**Supplied records**
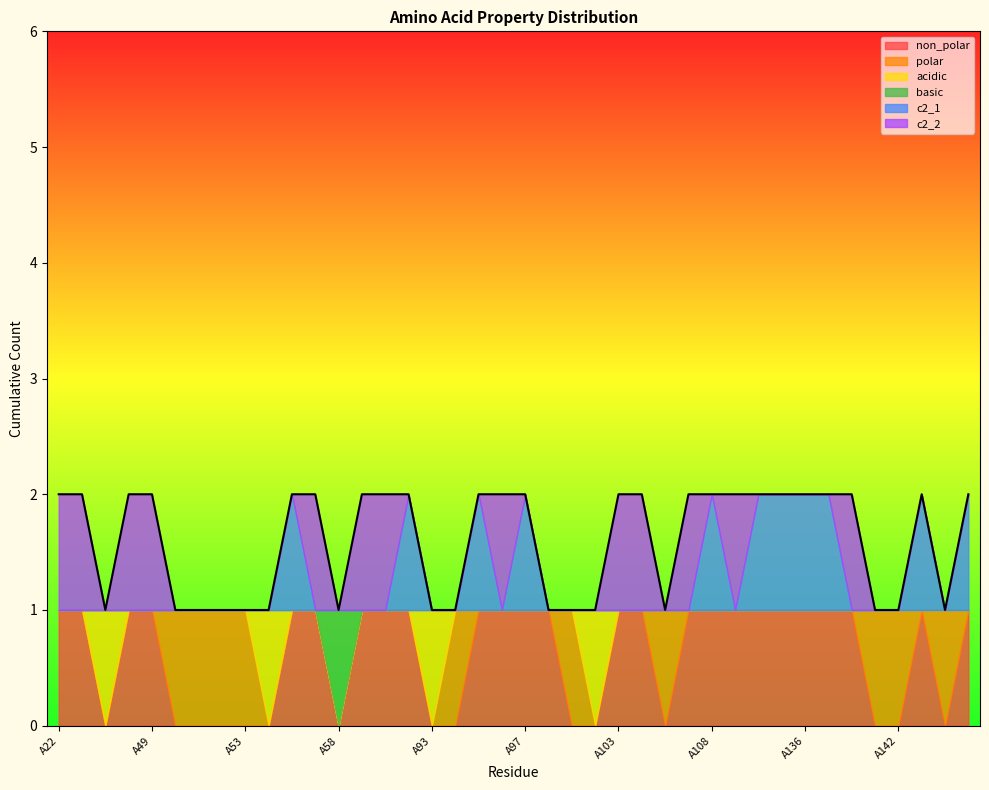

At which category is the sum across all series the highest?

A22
* * *
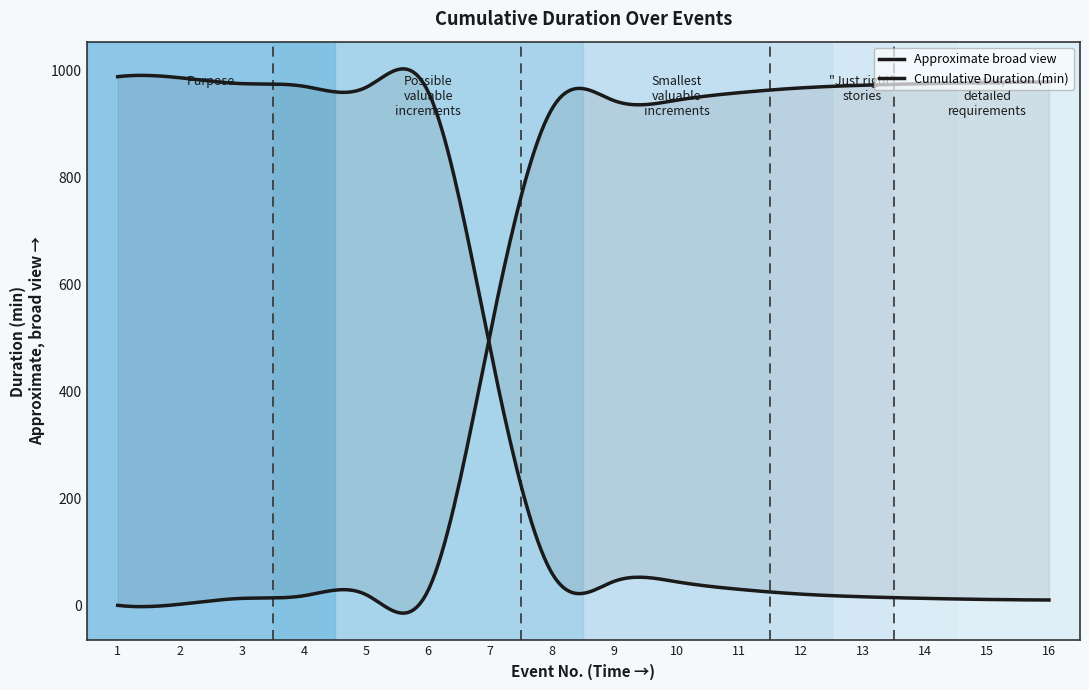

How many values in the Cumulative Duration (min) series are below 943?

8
...
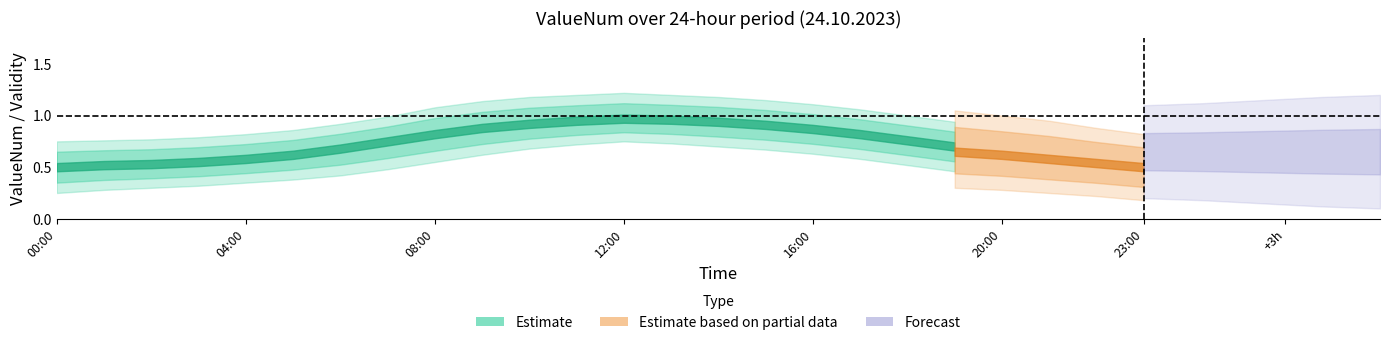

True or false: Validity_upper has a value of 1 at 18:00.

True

**Instructions for the task**
Pull out each line in the rows above that contains the word "series". Upper and lower case must match.

**Task result**
At which category is the sum across all series the highest?
How many values in the Cumulative Duration (min) series are below 943?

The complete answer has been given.